MMD borrowed $145 Million to finance projects in a hurry – Chenda

Acting Minister of Finance Emmanuel Chenda has revealed that the previous government borrowed US$145 Million before the September General Elections in order to finance some road programmes in a hurry.

And Chenda, who is the substantive minister of agriculture and cooperatives says Zambia’ status as middle-income country is doubtful.

Chenda was speaking in parliament Thursday evening when he presented a Policy Statement on Estimates of Expenditure for the Ministry of Finance.

Chenda also said Zambia will raise its planned Eurobond to $700 million from $500 million as it expects high investor appetite for the debt.

‘During the year, Zambia got a B+ Credit Rating, as well.

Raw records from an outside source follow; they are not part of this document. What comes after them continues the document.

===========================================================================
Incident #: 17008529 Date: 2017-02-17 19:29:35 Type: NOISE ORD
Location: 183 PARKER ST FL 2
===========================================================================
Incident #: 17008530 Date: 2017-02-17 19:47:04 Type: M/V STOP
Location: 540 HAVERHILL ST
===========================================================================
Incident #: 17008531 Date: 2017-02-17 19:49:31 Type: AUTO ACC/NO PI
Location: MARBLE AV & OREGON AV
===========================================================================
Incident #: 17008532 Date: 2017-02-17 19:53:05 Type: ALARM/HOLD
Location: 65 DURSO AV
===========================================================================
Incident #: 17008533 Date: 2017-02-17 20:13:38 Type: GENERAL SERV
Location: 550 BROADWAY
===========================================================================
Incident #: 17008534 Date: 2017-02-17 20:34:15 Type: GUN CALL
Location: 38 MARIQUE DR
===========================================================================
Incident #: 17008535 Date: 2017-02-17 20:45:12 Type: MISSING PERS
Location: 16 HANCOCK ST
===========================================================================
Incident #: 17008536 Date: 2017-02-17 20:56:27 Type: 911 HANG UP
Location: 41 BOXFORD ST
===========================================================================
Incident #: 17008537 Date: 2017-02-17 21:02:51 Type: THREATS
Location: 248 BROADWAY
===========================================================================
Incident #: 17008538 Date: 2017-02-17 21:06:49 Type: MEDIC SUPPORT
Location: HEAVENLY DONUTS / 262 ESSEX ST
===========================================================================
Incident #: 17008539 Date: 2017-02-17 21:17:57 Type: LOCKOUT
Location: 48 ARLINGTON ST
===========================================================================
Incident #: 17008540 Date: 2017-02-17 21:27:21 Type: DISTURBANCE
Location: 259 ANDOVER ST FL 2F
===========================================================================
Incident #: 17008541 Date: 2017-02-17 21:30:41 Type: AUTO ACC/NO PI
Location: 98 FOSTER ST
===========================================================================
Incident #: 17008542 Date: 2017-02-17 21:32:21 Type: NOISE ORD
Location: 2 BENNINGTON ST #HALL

This has improved investor sentiments about the economy and created conditions in which increased borrowing from the international community to finance our infrastructure needs is affable.

‘The country’s target was to issue a Bond of US$500 Million, however, the previous Government borrowed US$145 Million before the September General Elections in order to finance some road programmes in a hurry. This means that the planned amount for the bond reduced’, he said.

Chenda told parliament that the change in Government, the commitment to the fight against corruption, strengthening of public service and corporate governance, and the realignment of significant resources from running Government to social sectors and infrastructure have also improved confidence in the Government among Zambians and the rest of the international community.

He further said that ‘one indication is in the numerous enquiries, which we have received from both local and international prospectors on our intended issuance of a sovereign bond.

‘Indications are that the bond might be over-subscribed thereby giving us leeway to raise it to around US$700 Million.’

On Zambia being a middle-income, Chenda said ‘early in the year, the World Bank bestowed Zambia with the status of being a lower middle-income country, despite entrenched poverty in rural areas. This was largely due to the high copper prices and without much regard to population dynamics and other income factors like equality. The recent turbulent trend of copper prices renders this status questionable.’